Sydneysiders forked out about $2 billion in tolls last year and the reason for the eye-watering amount is being blamed on the volume of toll roads in the state.
NSW boasts 13 toll roads, much higher than Queensland’s six and Victoria’s three.
And while as a state residents are feeling the pinch more than anywhere else in the country, Transport and Cities Program Director at the Grattan Institute, Marion Terrill says it’s residents in Western Sydney who are being hit hardest.
Marion Terrill, Transport and Cities Program Director at the Grattan Institute, says it’s largely residents in Western Sydney whose revenue is being used to cover the costs for the state’s toll roads.
“One of the real issues in Sydney is that the burden of tolls is not spread out,” Ms Terrill told NCA NewsWire.
“There’s a real equity issue in drivers who are asked to pay for roads and those who are not.”
Greens Upper House member, Abigail Boyd, who chaired the Legislative Council’s Inquiry into tolling regimes in 2022, said the placement of toll roads has created a culture of “exacerbating inequality” for people in outer-city and regional areas.
In 2022, the ABC reported that Sydney drivers forked out about $2 billion a year in tolls.
Based on NSW’s Central Coast, she estimates her and her partner spend about $10,000 on tolls every year. The alternative would be taking a bus and train that would increase their commute by “an extra hour and a half”.
“This is the reality of people who don’t live near the city,” she said.
“Building more toll roads and then charging them, instead of providing the public transport we need, has led to this high cost of living,” she says.
Privatization also an issue
Ms Boyd believes privatization of toll roads is a big contributor to the high costs that come with using them.
In NSW, Transurban partly or completely owns and operates nine toll roads across the state, including the M2, M4, Lane Cove Tunnel and West Connex.
“Those contracts we found during the inquiry actually came with a bunch of restrictive covenants around what the government can and can’t do when the contracts are in place.

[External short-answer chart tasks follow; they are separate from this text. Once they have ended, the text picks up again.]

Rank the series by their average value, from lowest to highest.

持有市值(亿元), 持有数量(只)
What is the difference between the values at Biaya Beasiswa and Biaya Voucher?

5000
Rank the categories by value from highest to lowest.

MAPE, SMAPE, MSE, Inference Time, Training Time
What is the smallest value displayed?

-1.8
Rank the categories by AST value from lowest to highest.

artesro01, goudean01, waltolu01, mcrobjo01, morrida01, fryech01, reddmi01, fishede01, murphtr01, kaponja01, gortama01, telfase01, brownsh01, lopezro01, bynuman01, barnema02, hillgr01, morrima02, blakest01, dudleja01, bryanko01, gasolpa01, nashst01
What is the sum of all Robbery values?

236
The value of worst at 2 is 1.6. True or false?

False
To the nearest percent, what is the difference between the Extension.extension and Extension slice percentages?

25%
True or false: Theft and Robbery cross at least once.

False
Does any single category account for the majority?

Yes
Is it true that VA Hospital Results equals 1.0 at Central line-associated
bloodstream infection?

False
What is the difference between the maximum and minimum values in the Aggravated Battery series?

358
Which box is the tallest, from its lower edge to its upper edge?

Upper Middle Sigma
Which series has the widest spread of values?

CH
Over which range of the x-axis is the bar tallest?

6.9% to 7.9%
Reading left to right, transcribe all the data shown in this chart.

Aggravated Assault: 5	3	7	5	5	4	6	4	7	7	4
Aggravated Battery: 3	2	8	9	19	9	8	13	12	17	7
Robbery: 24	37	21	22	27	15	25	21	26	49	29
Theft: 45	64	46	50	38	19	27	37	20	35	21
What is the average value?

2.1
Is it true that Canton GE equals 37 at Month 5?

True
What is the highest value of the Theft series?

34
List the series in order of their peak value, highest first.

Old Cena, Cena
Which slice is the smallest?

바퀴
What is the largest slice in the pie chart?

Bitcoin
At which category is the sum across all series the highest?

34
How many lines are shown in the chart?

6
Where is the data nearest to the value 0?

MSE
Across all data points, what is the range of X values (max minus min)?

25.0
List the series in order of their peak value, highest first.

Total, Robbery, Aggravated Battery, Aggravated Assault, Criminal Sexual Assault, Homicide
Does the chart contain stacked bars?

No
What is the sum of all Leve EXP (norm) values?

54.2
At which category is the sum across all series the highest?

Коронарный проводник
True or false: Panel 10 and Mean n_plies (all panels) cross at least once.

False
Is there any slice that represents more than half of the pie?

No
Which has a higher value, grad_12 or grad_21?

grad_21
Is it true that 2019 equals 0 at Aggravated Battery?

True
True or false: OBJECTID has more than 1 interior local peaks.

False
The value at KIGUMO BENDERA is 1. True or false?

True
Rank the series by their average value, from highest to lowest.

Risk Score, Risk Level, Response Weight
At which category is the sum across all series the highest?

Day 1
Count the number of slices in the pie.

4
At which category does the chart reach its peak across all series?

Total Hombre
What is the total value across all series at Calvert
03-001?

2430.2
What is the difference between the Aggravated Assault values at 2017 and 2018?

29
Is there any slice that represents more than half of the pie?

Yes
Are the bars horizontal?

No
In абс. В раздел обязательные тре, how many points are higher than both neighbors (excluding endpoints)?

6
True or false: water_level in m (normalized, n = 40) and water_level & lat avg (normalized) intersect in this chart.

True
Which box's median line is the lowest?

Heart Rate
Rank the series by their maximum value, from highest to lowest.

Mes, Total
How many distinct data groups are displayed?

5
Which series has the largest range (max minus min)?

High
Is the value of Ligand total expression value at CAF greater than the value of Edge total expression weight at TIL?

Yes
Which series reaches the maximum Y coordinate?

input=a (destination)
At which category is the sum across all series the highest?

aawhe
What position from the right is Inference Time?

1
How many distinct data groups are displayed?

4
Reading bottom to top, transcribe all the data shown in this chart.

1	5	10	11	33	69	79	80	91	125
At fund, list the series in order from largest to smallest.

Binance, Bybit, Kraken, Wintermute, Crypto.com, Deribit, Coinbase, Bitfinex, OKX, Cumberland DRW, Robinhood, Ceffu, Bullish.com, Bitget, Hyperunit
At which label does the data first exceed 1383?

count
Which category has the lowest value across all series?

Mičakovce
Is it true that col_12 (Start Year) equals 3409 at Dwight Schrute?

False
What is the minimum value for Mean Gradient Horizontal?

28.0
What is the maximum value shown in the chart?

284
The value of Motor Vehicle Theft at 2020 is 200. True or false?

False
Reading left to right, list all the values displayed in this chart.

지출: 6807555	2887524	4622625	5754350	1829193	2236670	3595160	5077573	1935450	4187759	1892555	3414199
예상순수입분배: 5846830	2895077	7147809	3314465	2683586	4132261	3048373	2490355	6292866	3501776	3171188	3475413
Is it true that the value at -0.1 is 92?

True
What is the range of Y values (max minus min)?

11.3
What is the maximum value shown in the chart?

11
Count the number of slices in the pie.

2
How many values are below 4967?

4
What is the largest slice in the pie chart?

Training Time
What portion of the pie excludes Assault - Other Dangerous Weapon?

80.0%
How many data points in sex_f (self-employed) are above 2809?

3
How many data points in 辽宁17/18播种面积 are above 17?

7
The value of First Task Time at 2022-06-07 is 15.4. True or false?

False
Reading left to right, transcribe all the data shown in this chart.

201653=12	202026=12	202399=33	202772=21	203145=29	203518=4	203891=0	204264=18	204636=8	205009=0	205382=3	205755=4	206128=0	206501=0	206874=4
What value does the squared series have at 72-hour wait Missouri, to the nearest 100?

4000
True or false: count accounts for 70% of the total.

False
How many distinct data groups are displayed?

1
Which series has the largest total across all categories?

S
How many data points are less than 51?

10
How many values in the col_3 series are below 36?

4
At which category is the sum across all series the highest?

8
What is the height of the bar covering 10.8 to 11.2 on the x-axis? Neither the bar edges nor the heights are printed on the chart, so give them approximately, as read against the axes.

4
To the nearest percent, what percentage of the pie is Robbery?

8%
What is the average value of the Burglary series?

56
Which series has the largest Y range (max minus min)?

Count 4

“Things like not building competing public transport nearby, making sure that the toll goes up by at least 4 per cent every year.”
For privately-owned toll roads, pricing contracts are negotiated to either increase by 4 percent, or at the rate of CPI, depending on which figure is higher. The costs of tolls also compound year-on-year.
Ms Terrill says that while the upper limit of how much tolls may increase is regulated, these problems are created at the beginning of the project and difficult to undo.
“To unravel these contracts is enormously difficult and expensive, as the original prices are written into the contract,” she said.
Motorists complain of high tolls, government rebate incoming
In response to cost-of-living concerns, the state government has created the Toll Relief Rebate Scheme, to alleviate financial pressures.
As of Tuesday, drivers who spend more than $375 a financial year on tolls can claim back 40 percent of costs. A maximum annual figure of $750 can be claimed back for toll spends of $1975 or more. Rebates can be applied for every quarter, and are backdated to July 1 of last year.
However, drivers who travel to or from Western Sydney, say the toll reliefs aren’t enough.
One driver told NCA NewsWire his work commute from Camperdown in Sydney’s Inner West to Erskine Park in Western Sydney easily hits $4500 a year.
Driving via the M4, his return trip costs $18.82 a day and quickly totals $94 a week. Including the occasional weekend shift and other miscellaneous travel, the 30-year-old says all up he pays $5000 in tolls.
“Toll ways in Brisbane and Melbourne are nowhere near the same cost,” he said.
“Sure makes me think about moving to Brisbane.”
Reform delayed till after the election
However, a major change into how Sydney’s toll roads are charged could be coming, just not until after the state election on March 25.
When asked about toll reform on Tuesday, Premier Dominic Perrottet said potential toll reform could look like creating “a network price” which would link “all the systems together” and place “downward pressure on prices”.
Labor opposition leader, Chris Minns also said Labor will be releasing their tolls policy before March 25.
In terms of what “a network price” might be involved, Ms Boyd believes this would look like reforming prices using distance-based charging.
Again, she this will “exacerbate inequality” for people in outer-city areas. .
“You live further away and you have to travel further work, then suddenly, you have to pay this great pleasure to drive the roads, when you’ve got no public transport option.”
Ms Terrill says things like cost variation, depending on time should also be considered.
“It makes no sense to charge the same price for someone to drive on the road at midnight, compared to peak hour,” she said.
“Time of day variations is key to managing a vibrant city like Sydney.”